One day, he brought home an old fish tank. It was huge—maybe four feet long and two feet wide. The glass was scratched, the frame had rust, and it smelled weird. But Salim looked at it like he’d just found treasure.
“This one’s got bones,” he said, smiling at me.
I didn’t know what he meant. Bones? It was just a dirty fish tank. But I followed him as he placed it on a table in the corner of our hall.
“I got this from a guy who was moving out. Said it leaked. But we’ll fix it.”
That “we” made me happy. It meant I was going to be part of something.
We cleaned the tank for hours. Salim showed me how to check for leaks, how to dry it, and how to apply silicone on the corners. He made it all seem easy. I held the flashlight while he worked, feeling proud just to help.

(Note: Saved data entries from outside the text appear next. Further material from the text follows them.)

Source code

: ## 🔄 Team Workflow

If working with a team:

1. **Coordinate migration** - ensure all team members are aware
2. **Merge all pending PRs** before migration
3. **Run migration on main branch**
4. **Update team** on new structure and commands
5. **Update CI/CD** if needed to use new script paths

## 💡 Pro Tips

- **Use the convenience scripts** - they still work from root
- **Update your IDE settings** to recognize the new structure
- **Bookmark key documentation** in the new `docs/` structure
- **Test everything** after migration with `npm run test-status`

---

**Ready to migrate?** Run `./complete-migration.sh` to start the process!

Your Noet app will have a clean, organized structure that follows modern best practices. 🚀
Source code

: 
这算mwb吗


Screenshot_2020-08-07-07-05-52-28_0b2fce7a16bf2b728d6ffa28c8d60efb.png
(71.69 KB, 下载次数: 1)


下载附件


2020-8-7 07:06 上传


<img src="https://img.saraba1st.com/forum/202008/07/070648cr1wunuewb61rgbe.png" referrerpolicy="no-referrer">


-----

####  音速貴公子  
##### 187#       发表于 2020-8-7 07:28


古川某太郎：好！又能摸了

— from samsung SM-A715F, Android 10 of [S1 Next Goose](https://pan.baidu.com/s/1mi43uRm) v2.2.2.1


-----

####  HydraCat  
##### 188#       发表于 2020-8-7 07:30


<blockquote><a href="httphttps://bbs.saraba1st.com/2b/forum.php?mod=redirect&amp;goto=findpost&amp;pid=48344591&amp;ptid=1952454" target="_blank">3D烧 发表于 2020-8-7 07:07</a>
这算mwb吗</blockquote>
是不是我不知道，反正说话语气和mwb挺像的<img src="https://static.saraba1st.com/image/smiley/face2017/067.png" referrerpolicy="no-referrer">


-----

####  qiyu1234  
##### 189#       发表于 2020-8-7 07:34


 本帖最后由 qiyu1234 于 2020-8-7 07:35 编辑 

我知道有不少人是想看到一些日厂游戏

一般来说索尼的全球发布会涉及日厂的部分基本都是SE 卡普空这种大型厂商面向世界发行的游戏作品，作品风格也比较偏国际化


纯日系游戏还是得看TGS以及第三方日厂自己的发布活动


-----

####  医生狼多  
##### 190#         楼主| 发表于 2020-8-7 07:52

The next few days were like magic. Salim added sand he found near the lake. He boiled it first to clean it. Then he added some rocks from our backyard. He arranged them in a way that looked like small caves.
He didn’t have fancy lights, so he fixed an old table lamp above the tank. He tied it with rope to a shelf above. When he turned it on, the light hit the rocks and the sand, making the whole tank glow. It wasn’t perfect, but to me, it looked better than any aquarium I’d seen.
“We’ll add plants tomorrow,” he said.
“Real ones?” I asked.
“Of course. What’s the point of fake things?”
That was Salim. Always real. No lies, no fake smiles. Just honesty, even if it was rough sometimes.
The next day, he brought a few aquatic plants from a nearby pond. He washed them, trimmed the leaves, and placed them gently into the sand. The tank now looked alive.
We didn’t have a filter, so Salim made one using an old plastic bottle, sponge, and some charcoal. It made a humming sound, but it worked.
“This is called a DIY filter,” he told me. “Do It Yourself. Remember that. If you want something in life, sometimes you have to build it yourself.”
I nodded. I was learning more than just fish tank stuff.
I used to think my brother was just good with tools. But while setting up that tank, I saw something else. I saw how much he cared. He didn’t rush. He didn’t take shortcuts. He made something beautiful from junk.
That night, as we sat beside the tank, he said, “This tank… it’s going to be home. Not just for fish. But for something special. We don’t know what yet. But it’ll come.”
I didn’t understand what he meant. But I believed him.
I always do.
I didn’t know it then, but that tank… it would change everything.
It would bring Jaws.
And it would bring something else too—a little fish that wouldn’t sink. A fish that would change me.
But that’s for later.
For now, I just stared at the glowing water, thinking how lucky I was to have a brother like Salim.